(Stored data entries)
------

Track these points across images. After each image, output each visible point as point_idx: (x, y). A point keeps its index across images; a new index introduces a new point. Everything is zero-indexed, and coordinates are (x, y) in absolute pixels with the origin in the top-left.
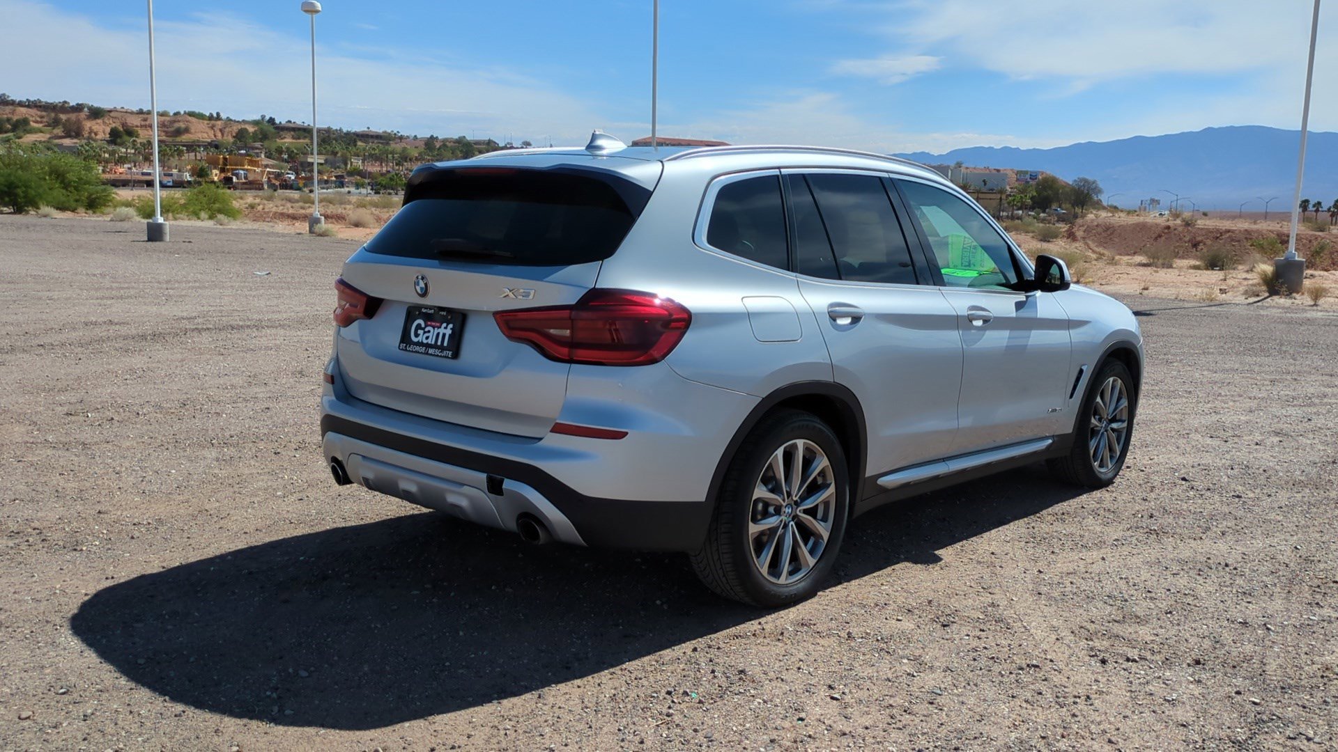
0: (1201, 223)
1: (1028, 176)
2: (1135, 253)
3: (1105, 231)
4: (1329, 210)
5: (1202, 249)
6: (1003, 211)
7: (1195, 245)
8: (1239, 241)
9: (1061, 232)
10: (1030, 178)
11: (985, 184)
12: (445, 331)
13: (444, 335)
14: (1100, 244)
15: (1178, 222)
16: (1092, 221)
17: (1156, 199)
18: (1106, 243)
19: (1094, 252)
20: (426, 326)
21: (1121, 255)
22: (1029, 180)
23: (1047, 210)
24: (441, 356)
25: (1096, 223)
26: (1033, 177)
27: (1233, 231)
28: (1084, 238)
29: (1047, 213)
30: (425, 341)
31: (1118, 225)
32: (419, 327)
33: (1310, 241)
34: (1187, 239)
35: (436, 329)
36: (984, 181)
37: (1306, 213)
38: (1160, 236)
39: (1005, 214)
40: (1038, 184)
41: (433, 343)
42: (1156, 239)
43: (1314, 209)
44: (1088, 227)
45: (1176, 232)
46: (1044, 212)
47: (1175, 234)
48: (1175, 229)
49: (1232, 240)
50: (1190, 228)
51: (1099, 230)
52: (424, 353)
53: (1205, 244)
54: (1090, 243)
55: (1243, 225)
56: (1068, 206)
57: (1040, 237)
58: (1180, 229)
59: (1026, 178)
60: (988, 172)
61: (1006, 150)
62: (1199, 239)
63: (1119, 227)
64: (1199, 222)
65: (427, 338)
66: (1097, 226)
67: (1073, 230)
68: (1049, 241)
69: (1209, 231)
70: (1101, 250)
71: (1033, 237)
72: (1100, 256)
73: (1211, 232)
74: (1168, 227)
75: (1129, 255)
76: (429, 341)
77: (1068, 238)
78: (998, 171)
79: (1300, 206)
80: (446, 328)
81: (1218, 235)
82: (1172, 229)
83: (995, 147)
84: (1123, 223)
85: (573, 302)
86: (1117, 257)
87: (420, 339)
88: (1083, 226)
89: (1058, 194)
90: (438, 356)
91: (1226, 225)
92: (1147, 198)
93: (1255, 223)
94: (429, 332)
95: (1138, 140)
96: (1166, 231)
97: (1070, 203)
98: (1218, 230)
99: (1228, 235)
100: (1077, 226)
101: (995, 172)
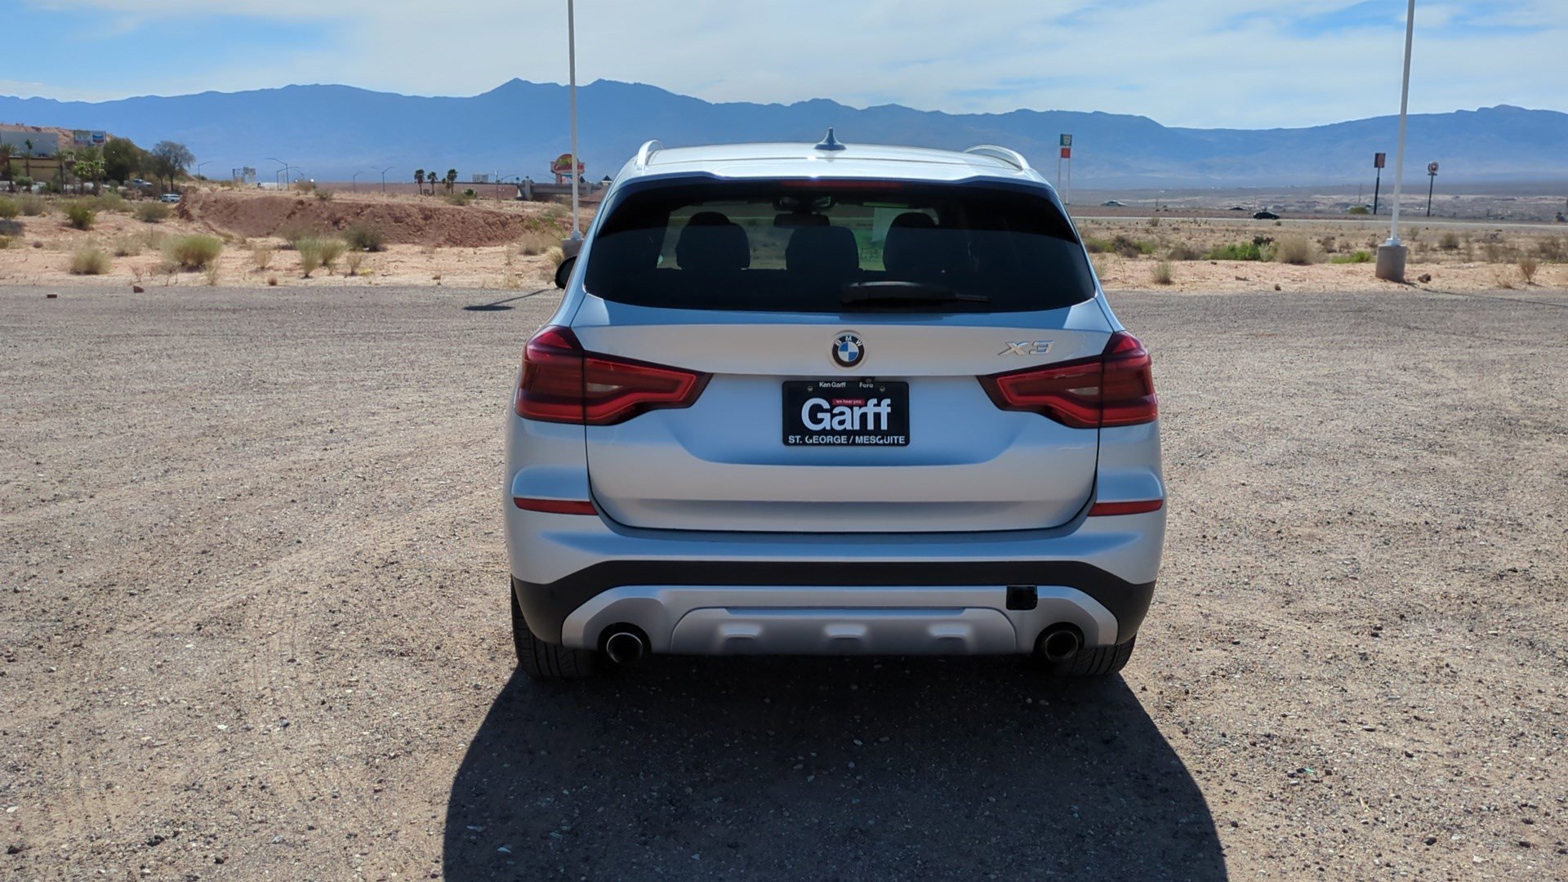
0: (338, 197)
1: (90, 138)
2: (268, 234)
3: (225, 208)
4: (444, 180)
5: (344, 227)
6: (66, 183)
7: (336, 223)
8: (382, 217)
9: (169, 210)
10: (94, 141)
11: (30, 147)
12: (877, 409)
13: (877, 416)
14: (224, 224)
15: (311, 195)
16: (208, 195)
17: (250, 167)
18: (231, 222)
19: (218, 233)
20: (833, 407)
21: (252, 236)
22: (92, 142)
23: (126, 182)
24: (884, 445)
25: (213, 199)
26: (98, 138)
27: (373, 206)
28: (202, 217)
29: (126, 186)
30: (839, 428)
31: (241, 200)
32: (816, 409)
33: (454, 216)
34: (325, 216)
35: (856, 409)
36: (28, 143)
37: (423, 185)
38: (294, 213)
39: (69, 187)
40: (106, 148)
41: (857, 427)
42: (289, 217)
43: (430, 180)
44: (204, 203)
45: (311, 207)
46: (122, 184)
47: (311, 211)
48: (310, 205)
49: (375, 216)
50: (326, 203)
51: (219, 206)
52: (848, 444)
53: (346, 221)
54: (210, 222)
55: (382, 199)
56: (152, 176)
57: (145, 218)
58: (316, 204)
59: (88, 142)
60: (22, 130)
61: (36, 100)
62: (339, 215)
63: (243, 202)
64: (335, 196)
65: (842, 423)
66: (215, 202)
67: (186, 207)
68: (157, 222)
69: (348, 206)
70: (225, 231)
71: (134, 217)
72: (228, 240)
73: (351, 207)
74: (301, 203)
75: (261, 236)
76: (848, 426)
77: (181, 218)
78: (38, 129)
79: (416, 177)
80: (878, 405)
81: (359, 210)
82: (306, 204)
83: (21, 98)
84: (245, 198)
85: (1099, 352)
86: (249, 240)
87: (826, 425)
88: (197, 202)
89: (136, 161)
90: (876, 444)
91: (363, 198)
92: (240, 166)
93: (394, 196)
94: (842, 413)
95: (211, 96)
96: (300, 206)
97: (155, 173)
98: (357, 205)
99: (369, 210)
100: (190, 203)
101: (34, 131)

------

#### Task prompt
Echo every entry above verbatim, but leave the pictures out.

#### Answer to the problem
Track these points across images. After each image, output each visible point as point_idx: (x, y). A point keeps its index across images; a new index introduces a new point. Everything is zero-indexed, and coordinates are (x, y) in absolute pixels with the origin in the top-left.
0: (1201, 223)
1: (1028, 176)
2: (1135, 253)
3: (1105, 231)
4: (1329, 210)
5: (1202, 249)
6: (1003, 211)
7: (1195, 245)
8: (1239, 241)
9: (1061, 232)
10: (1030, 178)
11: (985, 184)
12: (445, 331)
13: (444, 335)
14: (1100, 244)
15: (1178, 222)
16: (1092, 221)
17: (1156, 199)
18: (1106, 243)
19: (1094, 252)
20: (426, 326)
21: (1121, 255)
22: (1029, 180)
23: (1047, 210)
24: (441, 356)
25: (1096, 223)
26: (1033, 177)
27: (1233, 231)
28: (1084, 238)
29: (1047, 213)
30: (425, 341)
31: (1118, 225)
32: (419, 327)
33: (1310, 241)
34: (1187, 239)
35: (436, 329)
36: (984, 181)
37: (1306, 213)
38: (1160, 236)
39: (1005, 214)
40: (1038, 184)
41: (433, 343)
42: (1156, 239)
43: (1314, 209)
44: (1088, 227)
45: (1176, 232)
46: (1044, 212)
47: (1175, 234)
48: (1175, 229)
49: (1232, 240)
50: (1190, 228)
51: (1099, 230)
52: (424, 353)
53: (1205, 244)
54: (1090, 243)
55: (1243, 225)
56: (1068, 206)
57: (1040, 237)
58: (1180, 229)
59: (1026, 178)
60: (988, 172)
61: (1006, 150)
62: (1199, 239)
63: (1119, 227)
64: (1199, 222)
65: (427, 338)
66: (1097, 226)
67: (1073, 230)
68: (1049, 241)
69: (1209, 231)
70: (1101, 250)
71: (1033, 237)
72: (1100, 256)
73: (1211, 232)
74: (1168, 227)
75: (1129, 255)
76: (429, 341)
77: (1068, 238)
78: (998, 171)
79: (1300, 206)
80: (446, 328)
81: (1218, 235)
82: (1172, 229)
83: (995, 147)
84: (1123, 223)
85: (573, 302)
86: (1117, 257)
87: (420, 339)
88: (1083, 226)
89: (1058, 194)
90: (438, 356)
91: (1226, 225)
92: (1147, 198)
93: (1255, 223)
94: (429, 332)
95: (1138, 140)
96: (1166, 231)
97: (1070, 203)
98: (1218, 230)
99: (1228, 235)
100: (1077, 226)
101: (995, 172)
0: (338, 197)
1: (90, 138)
2: (268, 234)
3: (225, 208)
4: (444, 180)
5: (344, 227)
6: (66, 183)
7: (336, 223)
8: (382, 217)
9: (169, 210)
10: (94, 141)
11: (30, 147)
12: (877, 409)
13: (877, 416)
14: (224, 224)
15: (311, 195)
16: (208, 195)
17: (250, 167)
18: (231, 222)
19: (218, 233)
20: (833, 407)
21: (252, 236)
22: (92, 142)
23: (126, 182)
24: (884, 445)
25: (213, 199)
26: (98, 138)
27: (373, 206)
28: (202, 217)
29: (126, 186)
30: (839, 428)
31: (241, 200)
32: (816, 409)
33: (454, 216)
34: (325, 216)
35: (856, 409)
36: (28, 143)
37: (423, 185)
38: (294, 213)
39: (69, 187)
40: (106, 148)
41: (857, 427)
42: (289, 217)
43: (430, 180)
44: (204, 203)
45: (311, 207)
46: (122, 184)
47: (311, 211)
48: (310, 205)
49: (375, 216)
50: (326, 203)
51: (219, 206)
52: (848, 444)
53: (346, 221)
54: (210, 222)
55: (382, 199)
56: (152, 176)
57: (145, 218)
58: (316, 204)
59: (88, 142)
60: (22, 130)
61: (36, 100)
62: (339, 215)
63: (243, 202)
64: (335, 196)
65: (842, 423)
66: (215, 202)
67: (186, 207)
68: (157, 222)
69: (348, 206)
70: (225, 231)
71: (134, 217)
72: (228, 240)
73: (351, 207)
74: (301, 203)
75: (261, 236)
76: (848, 426)
77: (181, 218)
78: (38, 129)
79: (416, 177)
80: (878, 405)
81: (359, 210)
82: (306, 204)
83: (21, 98)
84: (245, 198)
85: (1099, 352)
86: (249, 240)
87: (826, 425)
88: (197, 202)
89: (136, 161)
90: (876, 444)
91: (363, 198)
92: (240, 166)
93: (394, 196)
94: (842, 413)
95: (211, 96)
96: (300, 206)
97: (155, 173)
98: (357, 205)
99: (369, 210)
100: (190, 203)
101: (34, 131)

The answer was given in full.